DoubleClick has bought the technology assets of online ad-serving and media company L90 Inc.
Internet advertising company DoubleClick Inc. is using its strong cash position to scoop up less fortunate competitors in the weakened advertising market. The company Wednesday bought the technology assets of online ad-serving and media company L90 Inc. Financial terms of the deal were not disclosed.

L90's primary technology offering, adMonitor, is an ASP ad-serving and tracking technology the company has used with its 1,700 marketing clients. DoubleClick also acquired L90's ProfiTools solution, a marketing platform that L90 clients use to build targeted relationships with Internet users. DoubleClick already provides targeted ad serving for more than 2,000 Web sites using its proprietary DART technology, which collects and analyzes audience behavior, measures ad effectiveness, and provides data for Web publishers and advertisers.

Last month DoubleClick purchased media planning technology from Adgile Interactive. And earlier this year, the company scooped up a series of E-mail marketing vendors, including MessageMedia Inc. "They're taking advantage of the soft online advertising market," says Jim Nail, senior analyst at Forrester Research.

Not that DoubleClick is immune to the advertising fallout. The company last week lowered its overall revenue projections for the third quarter ended Sept. 30, from $96 million to $102 million to between $87 million and $90 million. Still, the competitive landscape is shrinking. Once a strong competitor to DoubleClick, Engage Inc. recently sold off its online advertising technology to BlueStreak Inc. and will now focus on content-management software. BlueStreak has financial backing from AOL, so it may be better able to weather the economic downturn that is hurting the market, says Nail. Other competitors, like 24/7 Media and MediaPlex, have a harder road ahead. "None of them are as close to the dominance that DoubleClick has," Nail says.

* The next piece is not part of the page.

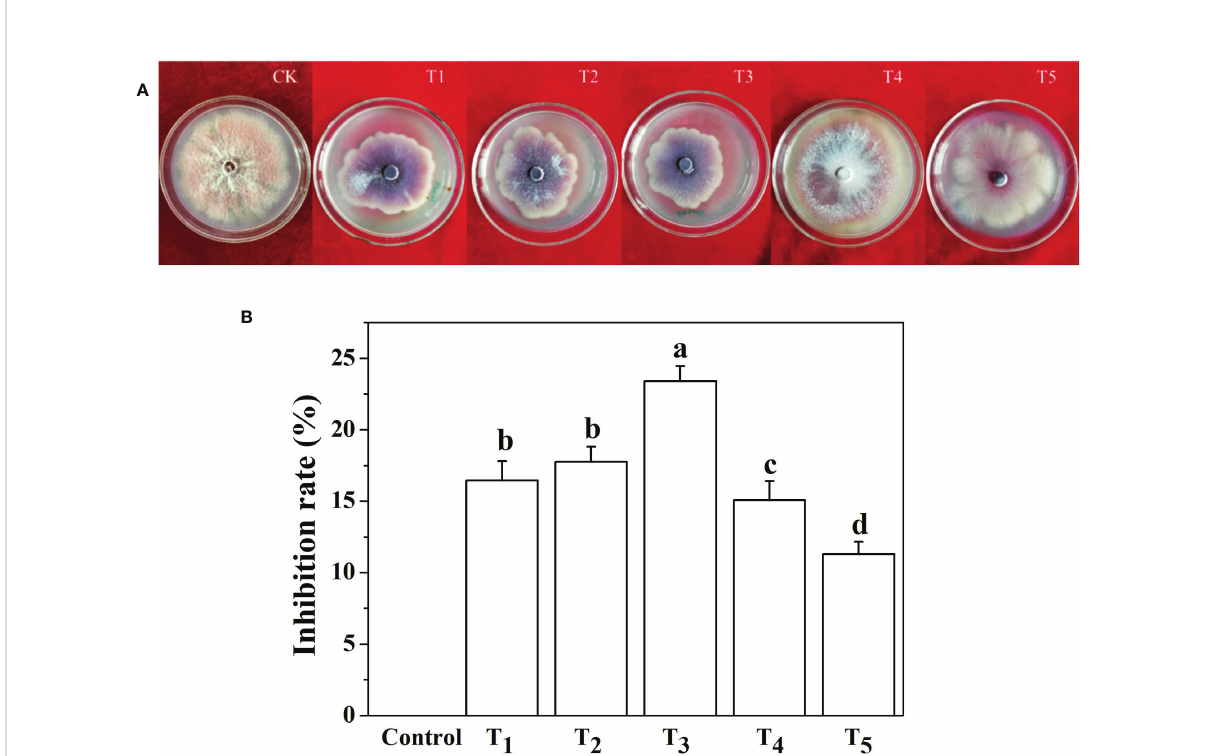
FIGURE 1 Screening of optimal silicon (Si) concentrations against Fusarium oxysporum (f) sp. cucumerinum fungi. (A) Photographs of in vitro culture of Fusarium fungi in fi ve different silicon concentrations on PDA plates for 7 days. (B) Inhibition rate of fi ve silicon concentrations on mycelial growth of Fusarium when cultured for 7 days. CK or control, 0 mmol·l -1 Si; T 1 , 1 mmol·l -1 Si; T 2 , 2 mmol·l -1 Si; T 3 , 3 mmol·l -1 Si; T 4 , 4 mmol·l -1 Si; and T 5 , 5 mmol·l -1 Si. Means denoted by the different lowercase letters indicate a signi fi cant difference according to Tukey ’ s test ( P ≤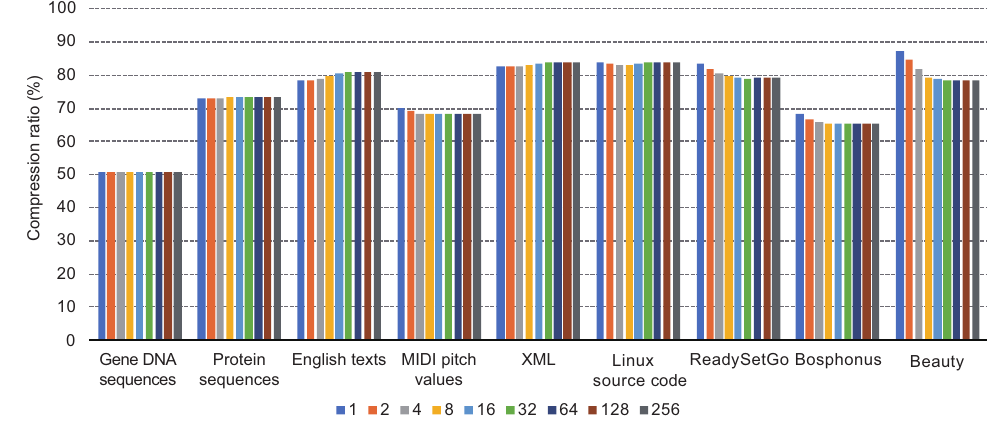
Figure 6. Comparison of compression ratios of ASE coding with varying the distance regarding the nearest neighbor entry exchange.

The shrinking options in the ad-serving market could prove detrimental to advertisers looking to the Web for message delivery, causing many to rethink using the banner ad as a marketing vehicle. "Look at General Motors, Ford, and Daimler Chrysler," says Nail. "Do they really all want their online advertising run by the same company?" Instead, marketers are dealing with site publishers directly to sponsor content, allowing them to customize campaigns and target specific audiences.